Una storia (geologica) infuocata
Ogni isola ha la sua particolare origine: può nascere da un vulcano o dallo scontro di placche, essere sommersa e riemergere. E soprattutto può insegnarci molto sul passato e sul futuro del Pianeta, come spiega Andrea Billi dell'Istituto di geologia ambientale e geoingegneria del Consiglio nazionale delle ricerche
Luoghi di avventure o relax, mete di viaggi organizzati o sognati, selvagge o abitate, le isole sono numerose e diverse tra loro. E alcune sono addirittura magiche, perché possono scomparire e riapparire nel giro di poche ore o di qualche anno. Le differenze più evidenti riguardano la loro formazione geologica. “Isole grandissime come la Groenlandia sono veri e propri pezzi di placche terrestri, altre, molto meno imponenti, si formano dalla sedimentazione di ciottoli e sabbia nei laghi o alla foce dei fiumi. Alcune di queste, come l'isola Tiberina a Roma, si trovano all'interno di grandi città e vengono fortificate e cementificate per renderle meno soggette all'erosione dell'acqua”, spiega Andrea Billi dell'Istituto di geologia ambientale e geoingegneria (Igag) del Consiglio nazionale delle ricerche.
Quando avviene un'eruzione sottomarina, la lava si solidifica a contatto con l'acqua e si accumula fino a emergere, dando origine a un'isola vulcanica.

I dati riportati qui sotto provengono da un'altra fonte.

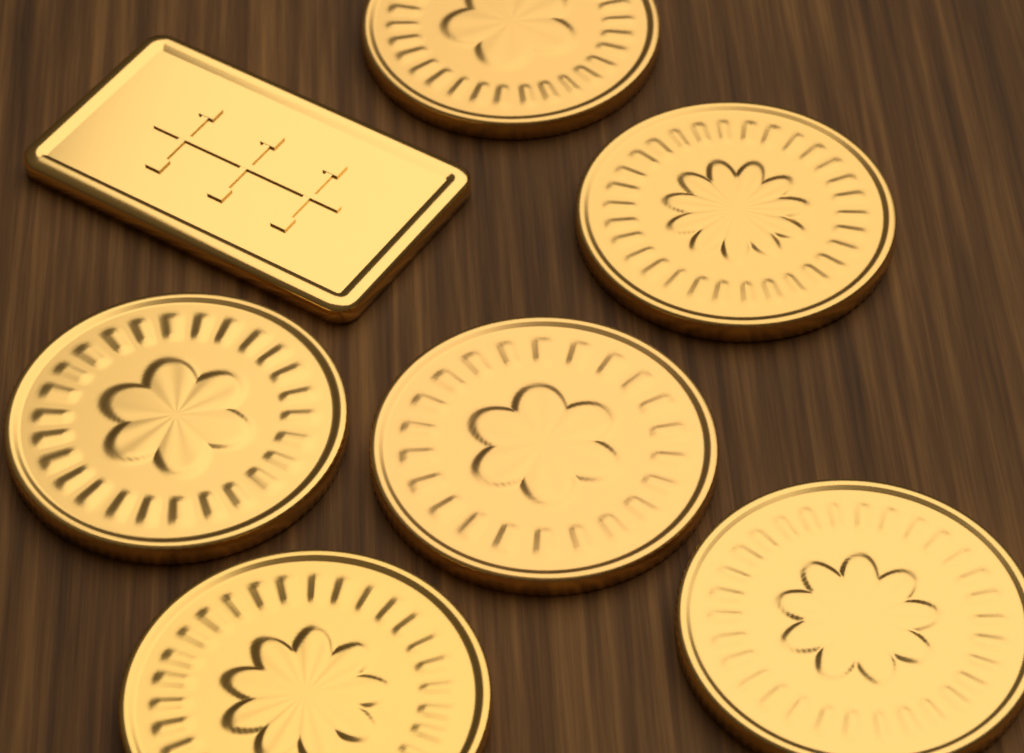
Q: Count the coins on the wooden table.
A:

A sud della Sicilia si trova una vera e propria isola che non c'è: l'isola Ferdinandea, sommersa e riemersa più volte - al momento è sotto il pelo dell'acqua - il cui destino è deciso dalla quantità di lava fuoriuscita da ogni eruzione. Continuando la navigazione nei mari della Sicilia, in particolare verso la parte più settentrionale della regione, si trova un vero e proprio reperto geologico, Strombolicchio, vulcano di circa duecentomila anni che costituisce la prima fase della formazione dell'intero complesso vulcanico di Stromboli.
Gli atolli rappresentano un'altra manifestazione del vulcanismo. “Quando un cono vulcanico si trova massimo a qualche decina di metri sotto il livello dell'acqua, può essere colonizzato dai coralli, che crescono velocemente e verticalmente fino a emergere. In questo modo, si formano dei cordoli sabbiosi dalla forma circolare, che non sono veri e propri edifici vulcanici ma poggiano su di essi”, chiarisce il ricercatore.
La tettonica delle placche spiega, invece, l'origine di altre isole, come quella di Taiwan. “Dove le placche convergono, si scontrano cioè l'una con l'altra, si possono formare vere e proprie catene montuose sopra un margine di placca compressivo o convergente”, continua Billi.
Le isole sono poi interessanti da osservare in quanto mini ecosistemi. “Possono essere pedagogiche, perché insegnano quanto sia importante non sovrasfruttare le risorse naturali. Un esempio classico è l'isola di Pasqua; dopo la colonizzazione, avvenuta intorno al 900 d.C., gli abitanti vissero per secoli in pace e in equilibrio con la natura. Arrivati gli europei, nel 1700, trovarono invece una popolazione affamata e ridotta a poche decine di persone in guerra tra loro, perché ormai avevano consumato tutte le risorse dell'isola”, aggiunge l'esperto. Insomma, in scala ridotta, quello che può accadere in tutto il Pianeta se non viene ristabilito al più presto un equilibrio tra la quantità di risorse naturali e il loro sfruttamento.
Ogni isola dunque è una testimonianza del passato geologico del Pianeta, un sistema instabile e dinamico, vivo. Le isole raccontano anche il presente, storie di eruzioni vulcaniche, di movimento delle placche e di adattamento degli organismi a una vita di confini e risorse limitate, le isole sono, come scrisse David Quammen, “paradisi e luoghi di riproduzione per l'unicità e l'anomalia”.
Il loro futuro è però incerto. “Quelle che si elevano di pochi metri sopra il livello dell'acqua, come alcune isole caraibiche e dell'Oceano Indiano, sono destinate a scomparire a causa del riscaldamento globale e del conseguente innalzamento dei mari”, conclude Billi.